[Saved data entries]
________________________________________

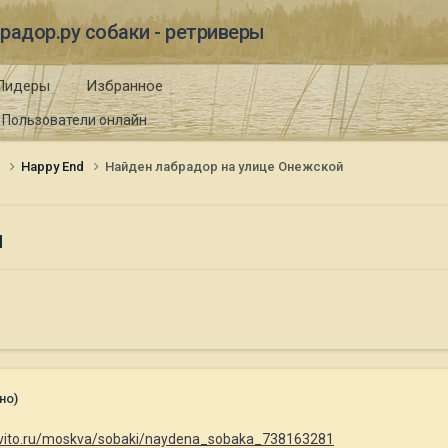
радор.ру собаки - ретриверы
Лидеры
Избранное
Пользователи онлайн
и
Happy End
Найден лабрадор на улице Онежской
й
но)
avito.ru/moskva/sobaki/naydena_sobaka_738163281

________________________________________

What is needed — Where a picture appears, skip it and copy the rest of the data word for word.

Exercise solution —
радор.ру собаки - ретриверы
Лидеры
Избранное
Пользователи онлайн
и
Happy End
Найден лабрадор на улице Онежской
й
но)
avito.ru/moskva/sobaki/naydena_sobaka_738163281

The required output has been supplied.